I'm looking for an example of operator $T \in L(\mathbb{C}^2)$ that is diagonalizable but not normal.
But, I think any diagonalizable $T \in L(\mathbb{C}^2)$ is normal because $$M(T)= \begin{bmatrix} a & 0\\ 0& b \end{bmatrix}$$ with respect to some basis.
So, $$M(T^\ast )=\begin{bmatrix} \bar{a} & 0\\ 0& \bar{b} \end{bmatrix}$$ with respect to the same basis.
Thus, $$M(T)M(T^\ast )=\begin{bmatrix} \left \| a \right \|^2 & 0 \\ 0& \left \| b \right \|^2 \end{bmatrix}=M(T^\ast )M(T)$$
Hence, if $T \in L(\mathbb{C}^2)$ is diagonalizable, then $T$ is noraml.
This is my reasoning, but it has to be wrong.
Which part in my reasoning doesn't make sense? And, what is a good example of $T$ that is diagonalizable but not normal?

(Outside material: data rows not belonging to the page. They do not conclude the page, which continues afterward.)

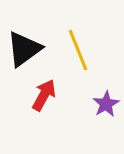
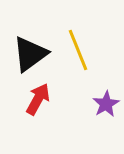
black triangle: moved 6 px right, 5 px down
red arrow: moved 6 px left, 4 px down
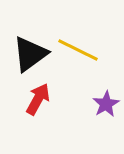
yellow line: rotated 42 degrees counterclockwise
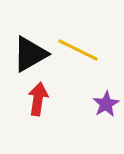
black triangle: rotated 6 degrees clockwise
red arrow: rotated 20 degrees counterclockwise
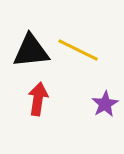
black triangle: moved 1 px right, 3 px up; rotated 24 degrees clockwise
purple star: moved 1 px left
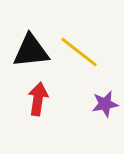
yellow line: moved 1 px right, 2 px down; rotated 12 degrees clockwise
purple star: rotated 20 degrees clockwise
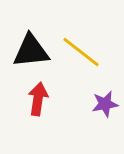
yellow line: moved 2 px right
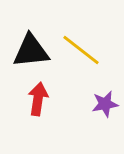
yellow line: moved 2 px up
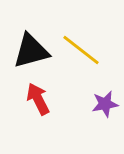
black triangle: rotated 9 degrees counterclockwise
red arrow: rotated 36 degrees counterclockwise
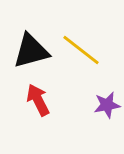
red arrow: moved 1 px down
purple star: moved 2 px right, 1 px down
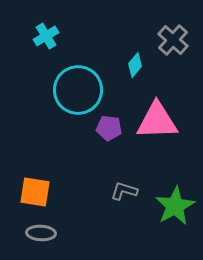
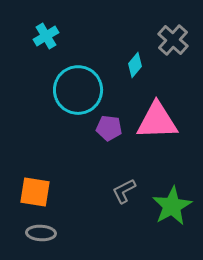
gray L-shape: rotated 44 degrees counterclockwise
green star: moved 3 px left
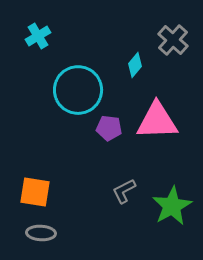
cyan cross: moved 8 px left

Normal would imply orthogonal diagonalization. However, if $A$ is a $2\times 2$ matrix complex matrix with non-orthogonal 1-dimensional subspaces, then $A$ cannot be normal. For example, suppose $$ A\hat{a}=\hat{a},\;\;\; A\hat{b}=-\hat{b} $$ where $$ \hat{a}\cdot\hat{b}\ne 0. $$ For example, $$ \hat{a}=\left[\begin{array}{1}1 \\ 1\end{array}\right],\;\;\; \hat{b}=\left[\begin{array}{1}1 \\ 0 \end{array}\right]. $$ Suppose $A=[a_{ij}]$. Then we want $$ A\left[\begin{array}{c}1 \\ 1\end{array}\right]=\left[\begin{array}{c}1 \\ 1\end{array}\right] \\ A\left[\begin{array}{c}1 \\ 0\end{array}\right]=\left[\begin{array}{c}-1 \\ 0\end{array}\right] $$ Or, $$ a_{11}+a_{12}=1 \\ a_{21}+a_{22}=1 \\ a_{11} = -1 \\ a_{21} = 0 $$ The resulting matrix $A$ is $$ \left[\begin{array}{cc}-1 & 2 \\ 0 & 1\end{array}\right] $$ You can check that $A$ is not normal: $$ AA^{T} = \left[\begin{array}{cc}-1 & 2 \\ 0 & 1\end{array}\right]\left[\begin{array}{cc} -1 & 0 \\ 2 & 1\end{array}\right] = \left[\begin{array}{cc}5 & 2 \\ 2 & 1\end{array}\right] \\ A^{T}A = \left[\begin{array}{cc} -1 & 0 \\ 2 & 1\end{array}\right]\left[\begin{array}{cc}-1 & 2 \\ 0 & 1\end{array}\right]=\left[\begin{array}{cc}1 & -2 \\ -2 & 5\end{array}\right] \ne AA^{T} $$ But $A$ is diagonalizable.